O outro, aquele, mais agradável, aprazível, bem-aventurado, em nós. Não estou certa que o tenha, mas acredito que os raios de sol que sempre hão em mim, podem ter que ver com esse ser mais iluminado, talvez, que habita nestas estranhas, vísceras, sinapses, neurónios e afins (se o encontrasse cobrar-lhe-ia renda, condomínio e extras pelo uso deste corpinho).
Mas o caso ganhou devidas proporções, com um certo proclamar "Eureka"Arquemidiano a sair-me como fumaça da panela de pressão do meu cérebro, quando ontem numa aula de Literatura Brasileira, Joana Matos Frias relembrou duas histórias sobre Fernando Pessoa:
1. Certa vez, José Régio, que admirava e era editor de Fernando Pessoa, pediu-lhe, numa das inúmeras cartas que trocaram, para se encontrarem pessoalmente. Quando chegou foi Álvaro de Campos que o recebeu. Todo o tempo foi Álvaro de Campos quem esteve com Régio. O escritor saiu furioso do encontro e nunca mais voltou a falar de Pessoa e dos seus livros da mesma forma;
2. Na Casa Fernando Pessoa, em Lisboa, descansam documentos Pessoanos, entre os quais diários, onde se podem ler descrições "perturbadoras", J.M.F. dixit, sobre o autor. Em várias passagens, Pessoa escreveu que Álvaro de Campos e outros heterónimos o visitaram: beberam com ele, falaram-lhe de política...

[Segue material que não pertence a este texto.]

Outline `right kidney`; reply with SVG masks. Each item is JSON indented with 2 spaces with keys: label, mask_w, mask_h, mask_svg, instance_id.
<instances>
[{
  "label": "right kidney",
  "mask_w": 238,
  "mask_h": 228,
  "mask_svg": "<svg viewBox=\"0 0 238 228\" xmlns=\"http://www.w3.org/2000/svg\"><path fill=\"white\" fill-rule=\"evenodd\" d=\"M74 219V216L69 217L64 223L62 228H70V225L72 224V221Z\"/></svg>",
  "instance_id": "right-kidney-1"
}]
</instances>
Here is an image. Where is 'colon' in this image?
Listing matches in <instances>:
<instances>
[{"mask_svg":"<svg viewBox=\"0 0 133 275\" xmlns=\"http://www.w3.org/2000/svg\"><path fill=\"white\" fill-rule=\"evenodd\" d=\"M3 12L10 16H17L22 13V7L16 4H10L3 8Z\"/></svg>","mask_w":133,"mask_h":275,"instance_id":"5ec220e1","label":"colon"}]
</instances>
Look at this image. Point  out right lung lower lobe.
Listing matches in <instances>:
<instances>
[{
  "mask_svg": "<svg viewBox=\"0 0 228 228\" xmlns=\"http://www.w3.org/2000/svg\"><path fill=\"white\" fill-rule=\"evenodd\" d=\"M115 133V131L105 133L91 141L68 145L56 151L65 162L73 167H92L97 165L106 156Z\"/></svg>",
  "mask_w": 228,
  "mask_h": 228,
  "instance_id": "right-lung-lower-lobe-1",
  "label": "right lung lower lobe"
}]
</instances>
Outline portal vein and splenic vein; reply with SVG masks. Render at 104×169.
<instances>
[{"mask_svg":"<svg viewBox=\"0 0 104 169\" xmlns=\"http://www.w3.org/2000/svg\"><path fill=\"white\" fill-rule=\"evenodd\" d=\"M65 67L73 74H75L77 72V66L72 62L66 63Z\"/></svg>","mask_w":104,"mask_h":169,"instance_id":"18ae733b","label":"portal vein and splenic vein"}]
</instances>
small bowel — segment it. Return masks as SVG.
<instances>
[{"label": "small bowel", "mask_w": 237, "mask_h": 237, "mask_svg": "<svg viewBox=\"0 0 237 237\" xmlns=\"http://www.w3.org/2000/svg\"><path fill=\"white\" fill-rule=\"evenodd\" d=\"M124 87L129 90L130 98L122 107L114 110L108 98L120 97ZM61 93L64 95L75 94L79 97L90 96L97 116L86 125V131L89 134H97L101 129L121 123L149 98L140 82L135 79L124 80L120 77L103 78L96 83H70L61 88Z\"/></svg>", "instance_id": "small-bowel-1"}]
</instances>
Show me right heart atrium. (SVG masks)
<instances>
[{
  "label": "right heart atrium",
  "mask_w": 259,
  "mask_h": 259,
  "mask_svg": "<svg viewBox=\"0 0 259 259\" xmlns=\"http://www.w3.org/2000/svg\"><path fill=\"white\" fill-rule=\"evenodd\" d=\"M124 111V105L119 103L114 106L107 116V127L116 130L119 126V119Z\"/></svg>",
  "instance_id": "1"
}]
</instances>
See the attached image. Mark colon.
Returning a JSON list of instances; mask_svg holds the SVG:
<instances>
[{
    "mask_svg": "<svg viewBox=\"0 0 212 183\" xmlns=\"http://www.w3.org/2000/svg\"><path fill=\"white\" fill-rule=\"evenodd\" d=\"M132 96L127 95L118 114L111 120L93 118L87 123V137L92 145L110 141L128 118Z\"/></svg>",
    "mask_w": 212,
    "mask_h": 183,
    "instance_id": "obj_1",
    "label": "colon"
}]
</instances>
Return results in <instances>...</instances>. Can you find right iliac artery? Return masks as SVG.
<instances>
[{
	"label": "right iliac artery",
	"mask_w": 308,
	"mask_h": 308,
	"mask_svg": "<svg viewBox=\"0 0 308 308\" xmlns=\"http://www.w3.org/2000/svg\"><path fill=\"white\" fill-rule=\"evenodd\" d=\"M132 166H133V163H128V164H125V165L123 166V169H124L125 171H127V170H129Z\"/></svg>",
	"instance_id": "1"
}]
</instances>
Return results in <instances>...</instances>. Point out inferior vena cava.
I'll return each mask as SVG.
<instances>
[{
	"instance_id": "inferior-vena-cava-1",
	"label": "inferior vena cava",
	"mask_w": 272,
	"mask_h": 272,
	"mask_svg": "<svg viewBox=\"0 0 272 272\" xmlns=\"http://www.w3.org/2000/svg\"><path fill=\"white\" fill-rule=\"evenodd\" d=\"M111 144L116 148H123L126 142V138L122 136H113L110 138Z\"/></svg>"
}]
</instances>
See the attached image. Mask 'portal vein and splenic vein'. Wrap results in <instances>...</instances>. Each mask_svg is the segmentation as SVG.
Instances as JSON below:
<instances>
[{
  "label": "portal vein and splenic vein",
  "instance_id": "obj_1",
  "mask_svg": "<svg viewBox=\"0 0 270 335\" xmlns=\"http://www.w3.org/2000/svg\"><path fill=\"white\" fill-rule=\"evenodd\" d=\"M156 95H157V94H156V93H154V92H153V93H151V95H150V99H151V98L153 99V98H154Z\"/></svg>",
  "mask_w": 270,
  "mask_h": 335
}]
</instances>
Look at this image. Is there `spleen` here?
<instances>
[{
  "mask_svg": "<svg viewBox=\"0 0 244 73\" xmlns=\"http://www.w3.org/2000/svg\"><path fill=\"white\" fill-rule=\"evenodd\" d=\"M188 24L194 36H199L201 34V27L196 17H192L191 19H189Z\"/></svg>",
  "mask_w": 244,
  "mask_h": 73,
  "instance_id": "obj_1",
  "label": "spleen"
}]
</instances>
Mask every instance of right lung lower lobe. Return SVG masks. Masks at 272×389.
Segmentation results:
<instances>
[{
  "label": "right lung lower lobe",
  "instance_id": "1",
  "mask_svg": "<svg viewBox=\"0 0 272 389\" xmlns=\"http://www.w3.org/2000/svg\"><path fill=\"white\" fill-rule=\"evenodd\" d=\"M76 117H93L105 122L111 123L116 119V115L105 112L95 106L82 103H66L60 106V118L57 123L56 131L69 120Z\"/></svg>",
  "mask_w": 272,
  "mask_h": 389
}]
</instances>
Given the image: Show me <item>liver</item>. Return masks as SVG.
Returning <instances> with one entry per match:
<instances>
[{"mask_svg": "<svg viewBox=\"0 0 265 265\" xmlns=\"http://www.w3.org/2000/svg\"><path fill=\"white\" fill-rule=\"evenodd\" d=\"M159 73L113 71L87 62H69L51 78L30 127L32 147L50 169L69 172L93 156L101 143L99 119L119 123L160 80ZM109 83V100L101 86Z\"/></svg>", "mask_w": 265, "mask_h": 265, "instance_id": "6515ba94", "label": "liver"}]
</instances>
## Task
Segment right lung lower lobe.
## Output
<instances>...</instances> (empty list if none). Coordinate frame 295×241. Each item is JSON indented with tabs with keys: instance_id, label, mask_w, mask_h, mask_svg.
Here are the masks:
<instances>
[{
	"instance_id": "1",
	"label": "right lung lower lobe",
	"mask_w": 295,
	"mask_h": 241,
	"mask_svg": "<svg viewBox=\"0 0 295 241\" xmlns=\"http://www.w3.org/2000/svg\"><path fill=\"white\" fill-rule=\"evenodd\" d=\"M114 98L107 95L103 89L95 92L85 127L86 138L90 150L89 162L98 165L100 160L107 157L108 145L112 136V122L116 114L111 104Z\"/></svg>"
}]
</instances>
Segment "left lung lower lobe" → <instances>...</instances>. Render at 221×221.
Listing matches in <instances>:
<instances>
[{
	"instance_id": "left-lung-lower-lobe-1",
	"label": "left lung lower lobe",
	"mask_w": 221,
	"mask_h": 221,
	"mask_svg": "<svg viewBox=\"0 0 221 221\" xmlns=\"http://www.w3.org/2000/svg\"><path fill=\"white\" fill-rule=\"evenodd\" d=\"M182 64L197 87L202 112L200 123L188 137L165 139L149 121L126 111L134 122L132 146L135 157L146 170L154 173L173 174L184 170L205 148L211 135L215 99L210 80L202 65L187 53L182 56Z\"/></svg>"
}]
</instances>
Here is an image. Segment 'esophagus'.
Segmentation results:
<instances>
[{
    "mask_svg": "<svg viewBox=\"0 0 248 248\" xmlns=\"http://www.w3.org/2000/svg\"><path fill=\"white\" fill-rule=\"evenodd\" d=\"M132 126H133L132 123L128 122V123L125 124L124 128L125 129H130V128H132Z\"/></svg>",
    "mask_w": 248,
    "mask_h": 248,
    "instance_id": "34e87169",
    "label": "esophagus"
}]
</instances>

Esotérico e amante do ocultismo, Pessoa, foi também tradutor. Isto a propósito de uma conversa que tive certa vez com o músico brasileiro Tom Zé:
- Pessoa traduziu Helena Blavatsky [a escritora e teóloga russa do século XIX]. Deve ter sido uma coisa incrível: imagina o que Pessoa terá pensado e visto a traduzir "A Voz do Silêncio". Imagina: ele deve ter pirado com essa coisa. Que incrível! A que mundo ele terá andado? Será que seus personagens não vieram daí? Será?
Eu não sei em que mundos ele terá andado para tamanha despersonalização; se o ópio lhe terá virado a cachimónia, se Blavatsky lhe deu a volta ao miolo e por aí vai, proporcionando-lhe alguma iluminação e apetência à para-normalidade, sob e sem efeitos de nada, apenas que era um genial homem solitário, muitas vezes de mal com a vida, e cuja obra eu amo e admiro. Ainda assim, tendo em conta estes parâmetros, estou certa que a minha iluminação interior tem muito pouco de esotérico e genial e é mais uma declaração de amor pela vida, por mais pesadinha que ela tente ser, às vezes.
Talvez por isso prefira ser, então, a categoria de normal a genial no seu labirinto de solidão, como um bicho que gosta de geladinhas, vinho, dos outros de quem gosto e me fazem bem, de preferência com personagens aprazíveis para agregar muita coisa à minha. A ver se ainda fazemos um campus, vá, uma residência universitária das personagens dos outros.